To do:
- A) In the passage on employee sentiment and brand prospects during the crisis, list the actions that people can be expected to take as they suffer the economic consequences of the pandemic.
- B) Extend the passage on employee sentiment and brand prospects during the crisis, picking up after its final sentence.

4. How are your fellow employees feeling?
Your fellow employees are feeling no less uncertain than the rest of us. Some will be vocal in their concerns, demanding various actions be taken to protect their safety and that of others. But beyond the obvious, what other practical and emotional needs must be addressed? What are the unvoiced needs that leadership should to respond to? What information do your people want and not want? How do messages from management resonate with the organisation? Again, a more representative view of employee confidence, or lack of it, can be an important guide as to what needs to said and done at this time.
5. How will the crisis impact your brand’s longer-term prospects?
Faced with short-term turmoil it is tempting to abandon hope of a return to normalcy, but a recovery will come. The question is, will your business and brands be ready? Maintaining relevance and salience is important if a brand is to recover quickly. Sadly, as people suffer the economic consequences of the pandemic, we can expect people to cut back, trade down and defer purchases. The immediate response will vary by category, but once normalcy returns the question becomes will they still want to buy the brands they enjoyed before? Brands need to make sure that they are well positioned for the recovery, and that means keeping track of what is happening right now, then planning and investing for the future.

Recorded information:
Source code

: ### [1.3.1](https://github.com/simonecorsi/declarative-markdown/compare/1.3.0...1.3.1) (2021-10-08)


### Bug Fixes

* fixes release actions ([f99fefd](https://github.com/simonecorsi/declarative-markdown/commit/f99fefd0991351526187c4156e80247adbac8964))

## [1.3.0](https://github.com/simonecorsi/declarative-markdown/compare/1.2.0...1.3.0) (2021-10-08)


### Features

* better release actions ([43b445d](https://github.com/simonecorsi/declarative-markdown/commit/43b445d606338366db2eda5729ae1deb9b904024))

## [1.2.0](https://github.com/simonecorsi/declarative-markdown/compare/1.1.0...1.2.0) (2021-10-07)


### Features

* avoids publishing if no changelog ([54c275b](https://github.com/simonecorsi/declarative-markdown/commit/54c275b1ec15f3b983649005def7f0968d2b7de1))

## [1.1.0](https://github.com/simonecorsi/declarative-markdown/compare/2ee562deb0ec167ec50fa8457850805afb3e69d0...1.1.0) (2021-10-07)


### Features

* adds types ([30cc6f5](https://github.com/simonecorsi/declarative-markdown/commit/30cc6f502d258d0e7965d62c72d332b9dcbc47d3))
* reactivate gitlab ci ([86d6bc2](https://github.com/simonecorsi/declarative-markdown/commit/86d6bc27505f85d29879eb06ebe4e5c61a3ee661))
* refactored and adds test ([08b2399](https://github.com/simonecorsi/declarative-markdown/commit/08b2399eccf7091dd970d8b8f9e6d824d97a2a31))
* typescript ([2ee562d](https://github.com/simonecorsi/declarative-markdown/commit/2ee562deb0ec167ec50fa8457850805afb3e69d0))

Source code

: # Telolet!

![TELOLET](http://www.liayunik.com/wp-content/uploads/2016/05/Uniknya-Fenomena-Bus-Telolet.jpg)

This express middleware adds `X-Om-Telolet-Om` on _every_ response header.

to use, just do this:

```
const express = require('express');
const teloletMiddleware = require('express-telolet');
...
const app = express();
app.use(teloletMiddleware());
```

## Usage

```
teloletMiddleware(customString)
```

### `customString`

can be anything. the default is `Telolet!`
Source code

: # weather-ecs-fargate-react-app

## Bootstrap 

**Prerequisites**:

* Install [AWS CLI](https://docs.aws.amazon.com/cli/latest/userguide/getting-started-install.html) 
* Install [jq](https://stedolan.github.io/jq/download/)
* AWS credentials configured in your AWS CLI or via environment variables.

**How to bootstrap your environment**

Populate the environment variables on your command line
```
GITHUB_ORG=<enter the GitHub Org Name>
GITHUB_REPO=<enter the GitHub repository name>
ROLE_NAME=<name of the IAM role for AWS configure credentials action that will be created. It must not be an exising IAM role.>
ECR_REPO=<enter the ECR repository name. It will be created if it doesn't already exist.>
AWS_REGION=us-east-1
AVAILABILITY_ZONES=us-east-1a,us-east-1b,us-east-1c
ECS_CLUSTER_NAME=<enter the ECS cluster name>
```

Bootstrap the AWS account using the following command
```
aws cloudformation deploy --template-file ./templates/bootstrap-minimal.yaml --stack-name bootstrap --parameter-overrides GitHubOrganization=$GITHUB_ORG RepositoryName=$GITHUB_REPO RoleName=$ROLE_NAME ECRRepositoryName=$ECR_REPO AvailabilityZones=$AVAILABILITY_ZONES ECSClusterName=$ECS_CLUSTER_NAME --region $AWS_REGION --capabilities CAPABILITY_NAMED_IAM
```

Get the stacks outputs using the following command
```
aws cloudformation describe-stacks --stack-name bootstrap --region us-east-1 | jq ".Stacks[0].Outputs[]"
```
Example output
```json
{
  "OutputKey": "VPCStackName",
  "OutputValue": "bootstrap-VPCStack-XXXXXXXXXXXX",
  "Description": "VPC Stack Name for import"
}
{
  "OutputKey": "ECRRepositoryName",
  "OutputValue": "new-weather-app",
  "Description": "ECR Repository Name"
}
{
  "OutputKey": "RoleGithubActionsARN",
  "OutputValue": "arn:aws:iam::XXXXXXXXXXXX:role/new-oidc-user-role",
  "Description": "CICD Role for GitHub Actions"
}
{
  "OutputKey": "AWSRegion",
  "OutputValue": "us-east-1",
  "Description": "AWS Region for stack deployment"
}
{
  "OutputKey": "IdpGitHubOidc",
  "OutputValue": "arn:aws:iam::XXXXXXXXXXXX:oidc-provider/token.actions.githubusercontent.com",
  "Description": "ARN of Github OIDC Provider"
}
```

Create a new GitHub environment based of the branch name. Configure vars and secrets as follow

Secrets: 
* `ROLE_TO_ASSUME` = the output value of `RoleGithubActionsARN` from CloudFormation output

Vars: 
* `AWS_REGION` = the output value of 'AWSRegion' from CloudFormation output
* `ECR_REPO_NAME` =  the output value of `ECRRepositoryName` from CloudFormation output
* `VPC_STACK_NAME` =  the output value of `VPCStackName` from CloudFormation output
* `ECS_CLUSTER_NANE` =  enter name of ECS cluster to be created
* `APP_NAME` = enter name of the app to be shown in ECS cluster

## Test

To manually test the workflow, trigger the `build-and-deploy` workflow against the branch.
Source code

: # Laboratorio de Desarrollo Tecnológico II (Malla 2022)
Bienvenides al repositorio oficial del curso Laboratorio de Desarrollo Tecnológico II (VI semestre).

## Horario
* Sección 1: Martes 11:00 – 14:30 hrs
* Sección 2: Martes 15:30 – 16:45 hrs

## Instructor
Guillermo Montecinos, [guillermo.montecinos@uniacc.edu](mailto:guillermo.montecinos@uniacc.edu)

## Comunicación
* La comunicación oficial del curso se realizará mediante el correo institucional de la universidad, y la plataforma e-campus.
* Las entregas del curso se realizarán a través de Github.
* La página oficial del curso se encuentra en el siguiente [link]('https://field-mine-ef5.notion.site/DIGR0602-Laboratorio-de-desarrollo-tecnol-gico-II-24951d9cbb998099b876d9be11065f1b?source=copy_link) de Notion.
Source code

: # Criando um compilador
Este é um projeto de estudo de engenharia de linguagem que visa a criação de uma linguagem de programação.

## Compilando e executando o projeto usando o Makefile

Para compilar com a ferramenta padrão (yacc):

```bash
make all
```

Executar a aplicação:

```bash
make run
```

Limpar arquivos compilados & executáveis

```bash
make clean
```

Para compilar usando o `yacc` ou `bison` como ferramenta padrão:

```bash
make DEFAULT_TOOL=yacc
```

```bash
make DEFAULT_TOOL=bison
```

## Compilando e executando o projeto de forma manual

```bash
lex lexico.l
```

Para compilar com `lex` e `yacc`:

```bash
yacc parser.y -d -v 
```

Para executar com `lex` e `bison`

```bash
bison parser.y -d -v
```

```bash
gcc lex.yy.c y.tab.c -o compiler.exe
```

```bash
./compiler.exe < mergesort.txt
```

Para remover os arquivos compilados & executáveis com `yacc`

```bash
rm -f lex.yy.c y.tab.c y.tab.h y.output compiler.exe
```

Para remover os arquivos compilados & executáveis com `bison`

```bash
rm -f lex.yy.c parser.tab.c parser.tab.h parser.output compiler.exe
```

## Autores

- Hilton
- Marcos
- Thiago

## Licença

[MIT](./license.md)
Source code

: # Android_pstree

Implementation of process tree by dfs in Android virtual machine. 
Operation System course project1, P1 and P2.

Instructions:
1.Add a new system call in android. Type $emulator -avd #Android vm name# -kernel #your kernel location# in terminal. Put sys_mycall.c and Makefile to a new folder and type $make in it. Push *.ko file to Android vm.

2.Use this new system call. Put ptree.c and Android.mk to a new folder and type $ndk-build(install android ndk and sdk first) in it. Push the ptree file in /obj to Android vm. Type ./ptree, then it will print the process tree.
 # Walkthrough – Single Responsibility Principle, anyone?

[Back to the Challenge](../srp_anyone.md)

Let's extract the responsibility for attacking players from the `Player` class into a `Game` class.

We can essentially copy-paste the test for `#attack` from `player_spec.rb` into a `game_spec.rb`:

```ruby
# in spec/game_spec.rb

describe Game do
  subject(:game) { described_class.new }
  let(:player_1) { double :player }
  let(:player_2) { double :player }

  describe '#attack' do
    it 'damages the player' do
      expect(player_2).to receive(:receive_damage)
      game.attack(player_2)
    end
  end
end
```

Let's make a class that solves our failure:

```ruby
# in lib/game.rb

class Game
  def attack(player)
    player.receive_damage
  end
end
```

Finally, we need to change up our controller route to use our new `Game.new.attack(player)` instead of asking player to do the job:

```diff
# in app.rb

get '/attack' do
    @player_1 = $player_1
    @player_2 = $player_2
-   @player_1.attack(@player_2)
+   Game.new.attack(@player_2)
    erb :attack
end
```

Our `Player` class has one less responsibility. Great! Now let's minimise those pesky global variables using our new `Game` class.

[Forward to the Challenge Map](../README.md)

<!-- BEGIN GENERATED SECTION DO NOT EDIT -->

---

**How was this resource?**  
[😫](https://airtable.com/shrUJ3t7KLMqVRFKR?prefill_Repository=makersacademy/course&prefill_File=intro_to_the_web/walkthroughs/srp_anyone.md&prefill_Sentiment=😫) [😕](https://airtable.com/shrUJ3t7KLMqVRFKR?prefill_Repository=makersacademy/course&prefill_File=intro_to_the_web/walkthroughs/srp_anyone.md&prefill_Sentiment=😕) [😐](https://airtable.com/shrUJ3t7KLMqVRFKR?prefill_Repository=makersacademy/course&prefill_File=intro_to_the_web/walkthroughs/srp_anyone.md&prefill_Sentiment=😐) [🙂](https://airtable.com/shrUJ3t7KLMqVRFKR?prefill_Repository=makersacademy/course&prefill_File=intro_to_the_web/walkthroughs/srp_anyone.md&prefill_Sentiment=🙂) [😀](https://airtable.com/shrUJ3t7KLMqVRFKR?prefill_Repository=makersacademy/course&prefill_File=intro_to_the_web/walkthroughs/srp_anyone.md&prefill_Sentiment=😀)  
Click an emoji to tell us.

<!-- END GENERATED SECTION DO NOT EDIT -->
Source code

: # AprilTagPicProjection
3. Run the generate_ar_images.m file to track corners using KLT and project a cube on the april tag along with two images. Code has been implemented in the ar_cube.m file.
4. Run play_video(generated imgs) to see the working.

Solved problems:
- A)
- Cut back
- Trade down
- Defer purchases

- B)
If you have an existing tracking study in place, it will provide invaluable insight into how behaviour and attitudes are changing, allowing you to assess whether it remains meaningful and salient to its potential customers. And a crisis does not just bring challenges, sometimes it brings an opportunity for new innovation or a more emotive positioning. During the Great Recession several brands succeeded in establishing a strong, new emotional positionings that helped them not only survive but prosper. In that case, a stand-alone study might be needed to assess the new opportunity.
A pause for thought
Evidence-based decision making is more important than ever right now, this said, there are some types of consumer insight work that probably should be deferred to happier and more stable times. If you have been planning an ad hoc predictive study of some sort, then you might want to put it on hold. There is an in-built assumption to all predictive research – that the future will be similar to today – and right now things are certainly not stable. This said, if there is a mandate to do the work, there are many ways to calibrate your results, like retesting past stimulus to see how much responses vary between then and now, or including questions which you can compare back to an independent, normative database. Unfortunately, the same is not true of forecasts made from models built on behavioural and attitudinal data prior to the pandemic, plan to update them as soon as some stability returns.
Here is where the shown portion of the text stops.